Two of Kirksey's closest mentors, Dansby and Robertson, left during the offseason. Three other top veterans -- Paul Kruger, Donte Whitner and Tashaun Gipson -- were gone by the midpoint of the preseason. Davis, a free agent acquisition, quickly emerged as a vocal leader and was named a captain before the season, but there was room for Kirksey, a former captain at Iowa, to assert himself as one of the lead voices on Cleveland's young defense.
A few weeks into the season, Kirksey was tabbed as the official voice of the defense. For the majority of the year, he was the one responsible for relaying the calls from the coaches box to the players around him.
"I had to take that responsibility and I started looking at different things and looking at different positions like, 'OK, if I'm calling this I need to know what the other player is doing instead of me just focusing in and holding down my own position,'" Kirksey said. "I took that challenge and I think that helped my game grow because now you become a student of the game and you're taking responsibility. That's definitely helped."
The more time Kirksey spent around Davis, the more comfortable he felt asserting himself as a leader away from the field. He quickly emerged as not just the voice of Cleveland's defense, but also the entire locker room.
After a lopsided loss to Dallas in Week 9, Kirksey slowly took off his pads as reporters surrounded him after the team's ninth consecutive loss. The losing was wearing on him just like everyone else in the locker room but Kirksey didn't duck away from the burning spotlight. He made headlines when he said the Browns "wouldn't go 0-16," and stuck by it even as the losses mounted into Weeks 14 and 15. Local media recognized Kirksey's stand-up nature, win or lose, and awarded him with the PFWA Dino Lucarelli "Good Guy Award."
When the Browns finally landed that elusive first win, Kirksey was asked about the prediction. He promptly credited the players around him who "played their hearts out."
"Kirko is a rising football player on our football team and within pro football itself," Jackson said. "He has had a hell of a year and he needs to keep growing, but I think he gets it. It is about team for him. It has never just been about him, and I appreciate it."
Kirksey sees just as much room to grow for himself as his coaches do. He knows he can be a better, more dynamic player, and he doesn't need more tackles to accomplish it.

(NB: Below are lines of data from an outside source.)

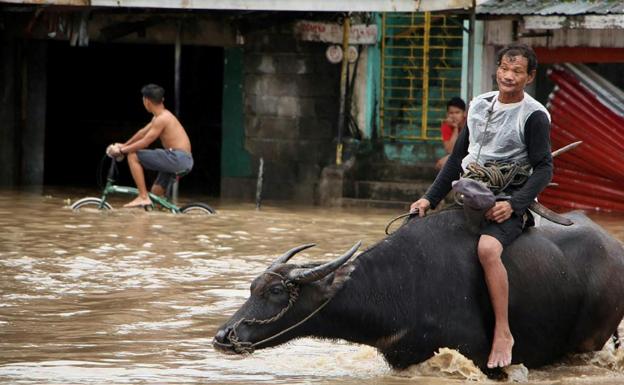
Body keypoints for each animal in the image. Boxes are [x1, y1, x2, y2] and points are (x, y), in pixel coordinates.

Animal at [213, 208, 624, 370]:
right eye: (252, 287)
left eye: (277, 293)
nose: (223, 336)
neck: (401, 285)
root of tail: (614, 246)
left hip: (589, 340)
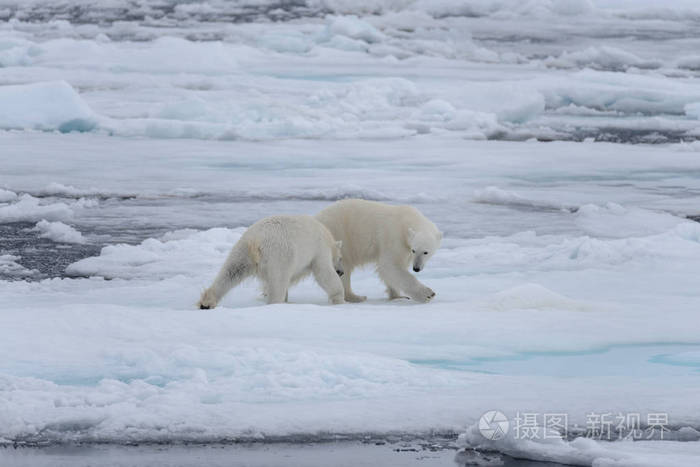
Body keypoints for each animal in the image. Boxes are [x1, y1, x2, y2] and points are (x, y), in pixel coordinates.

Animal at [197, 216, 344, 310]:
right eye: (341, 258)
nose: (341, 272)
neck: (328, 238)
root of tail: (256, 240)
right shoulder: (319, 250)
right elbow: (324, 273)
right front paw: (339, 299)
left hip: (242, 251)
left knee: (230, 272)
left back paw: (206, 303)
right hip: (280, 255)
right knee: (279, 282)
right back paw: (276, 305)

As Kirksey describes it, he made a lot of "good" plays in 2016. The next step, as he prepares for his fourth season, is to elevate his game enough to make the "great" ones.

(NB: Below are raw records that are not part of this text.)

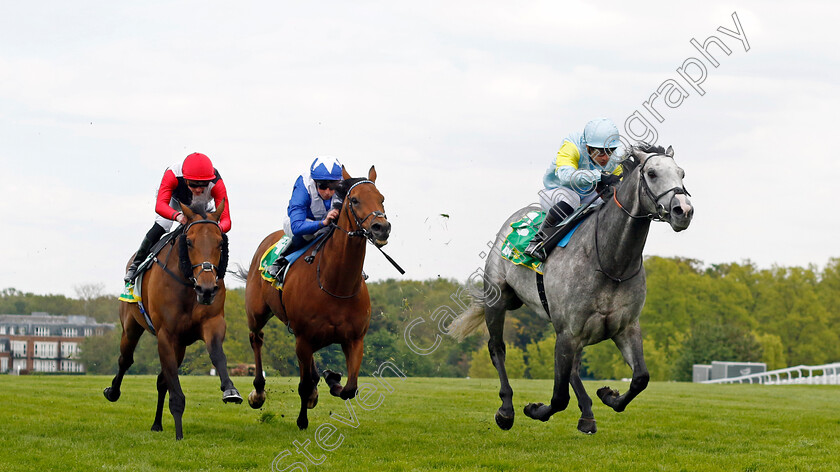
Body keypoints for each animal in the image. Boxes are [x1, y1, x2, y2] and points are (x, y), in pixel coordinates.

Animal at [104, 201, 241, 440]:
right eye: (189, 241)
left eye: (220, 243)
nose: (206, 289)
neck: (188, 285)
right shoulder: (166, 335)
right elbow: (175, 391)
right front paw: (179, 434)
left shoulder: (212, 322)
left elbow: (217, 354)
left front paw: (230, 389)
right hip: (131, 326)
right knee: (125, 359)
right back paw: (113, 392)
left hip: (180, 345)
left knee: (162, 380)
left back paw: (157, 424)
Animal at [240, 165, 390, 428]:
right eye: (354, 199)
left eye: (381, 198)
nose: (381, 227)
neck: (337, 285)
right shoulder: (304, 338)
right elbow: (303, 385)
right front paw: (302, 420)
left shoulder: (354, 339)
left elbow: (350, 388)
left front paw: (332, 378)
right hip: (258, 314)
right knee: (256, 339)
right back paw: (258, 392)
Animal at [452, 142, 696, 434]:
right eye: (651, 173)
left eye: (682, 173)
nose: (684, 210)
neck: (611, 262)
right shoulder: (568, 332)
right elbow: (558, 397)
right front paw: (534, 410)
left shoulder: (624, 327)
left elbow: (640, 378)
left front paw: (608, 395)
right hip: (496, 300)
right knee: (497, 348)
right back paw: (506, 410)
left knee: (576, 368)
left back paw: (588, 413)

He has his eyes on those around the league who play at the level he wants to reach.
"Luke Kuechly, he makes great plays, game-changing plays where he'll get an interception at a crucial time and run down the field 60 yards," Kirksey said. "You've got people like Odell Beckham Jr. making spectacular catches. You have people like Jamie Collins being that big of a guy that can move and make a play on the ball.
"I think if I really put my mind to it, the sky is the limit for me. Keep working, keep practicing and keep pushing myself to the limit, I think I'll be one of those players you mention."